Etwas stimmt nicht. Ich spüre es deutlich. Es rast wie Feuer durch meinen linken Arm, hinunter in die Fingerspitzen.

Mein Arm?

Die Fingerspitzen?

Kein Zweifel, ich habe wieder einen Körper. Ich empfinde ihn. Und wie es oft so ist beim Erwachen in angespannten Zeiten, spüre ich vor allem Schmerzen.

Nur ... es sind gar keine angespannten Zeiten. Der Konflikt um die Yura liegt lange zurück – als ich dieses Mal in die Suspension ging, waren seitdem Jahrhunderte vergangen. Es herrscht Frieden im Solsystem, obwohl es an einigen Stellen unter der Oberfläche gärt, auch mit den Echsen. Immer noch und unablässig.

Erneut überflutet mich dieses Gefühl von Feuer.

Ich erkenne es: Die medizinische Versorgungseinheit des Suspensionsalkovens spritzt mir ein Mittel, damit ich erwache.

Aber wieso?

Was ist passiert?

Wenn ich sonst zurückgeholt werde und wieder materialisiere, geschieht das nicht auf diese Weise.

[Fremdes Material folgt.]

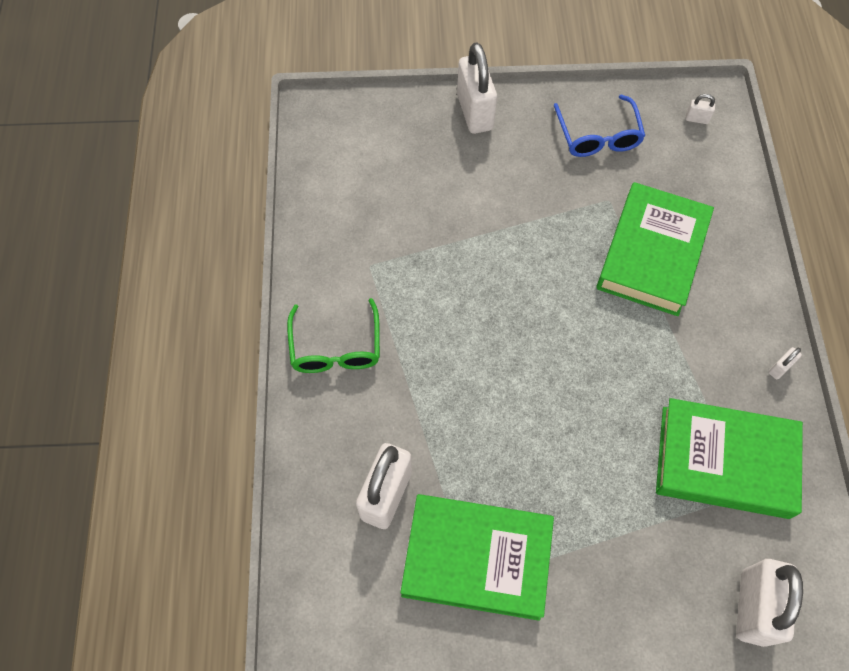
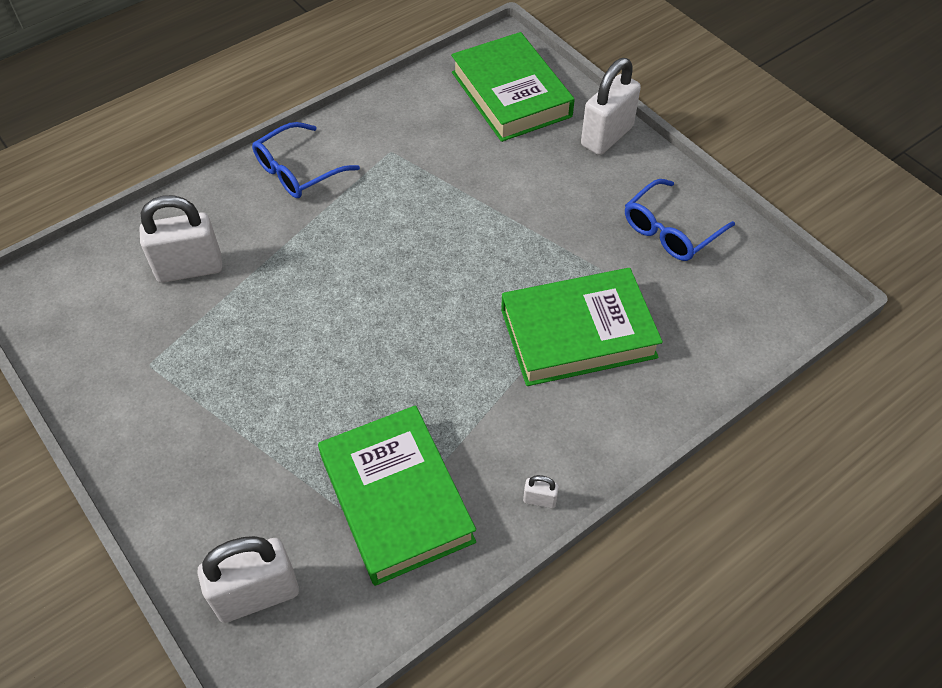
camera: 55 degrees right, 10 degrees down
(336, 347) = (298, 171): green glasses -> blue glasses
(476, 559) = (171, 356): green book -> green book (511, 94)
(696, 119) = (771, 294): white padlock -> none

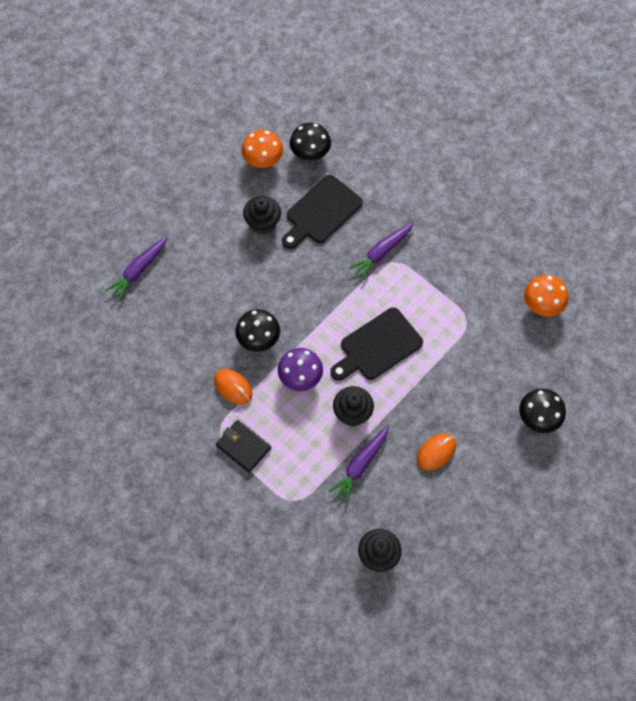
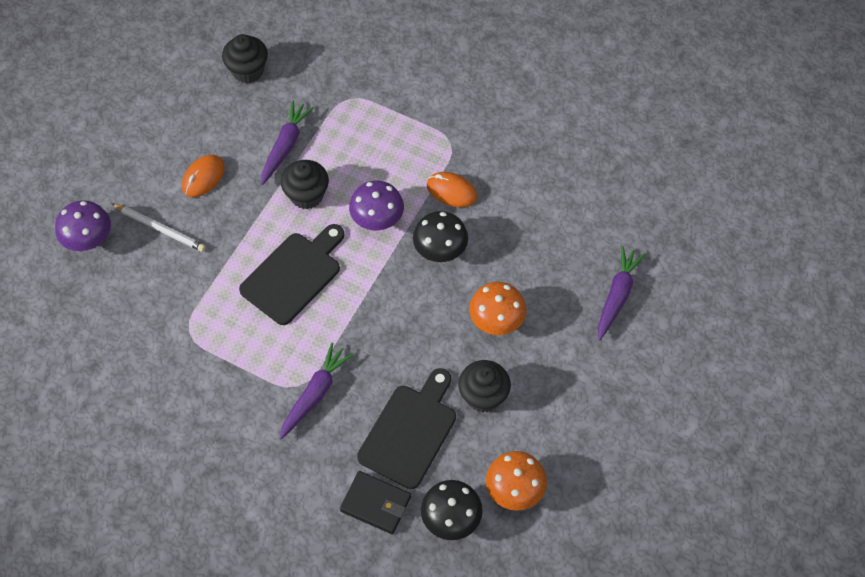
camera: 165 degrees right, 5 degrees down
(243, 447) = (419, 135): black wallet -> black wallet (375, 504)
(478, 413) = (160, 229): none -> white pencil
(538, 418) = (88, 239): black mushroom -> purple mushroom
(542, 305) = (93, 375): orange mushroom -> orange mushroom (496, 321)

Die Suspension ist kein Schlaf, aus dem man mich unsanft wecken müsste.

Dann fällt mir ein, dass ich zuletzt tatsächlich geschlafen habe, dass sich die Art der Bilder änderte, ehe die Erinnerung an die Vorbereitungen des entscheidenden Treffens mit Peran-Gord begann.

Mir ist schwindlig, als ich die Augen öffne. Über mir sehe ich das Innere des Suspensionsalkovens. Keiner holt meine Liege heraus. Niemand empfängt mich.

Dann höre ich das Heulen eines Alarms.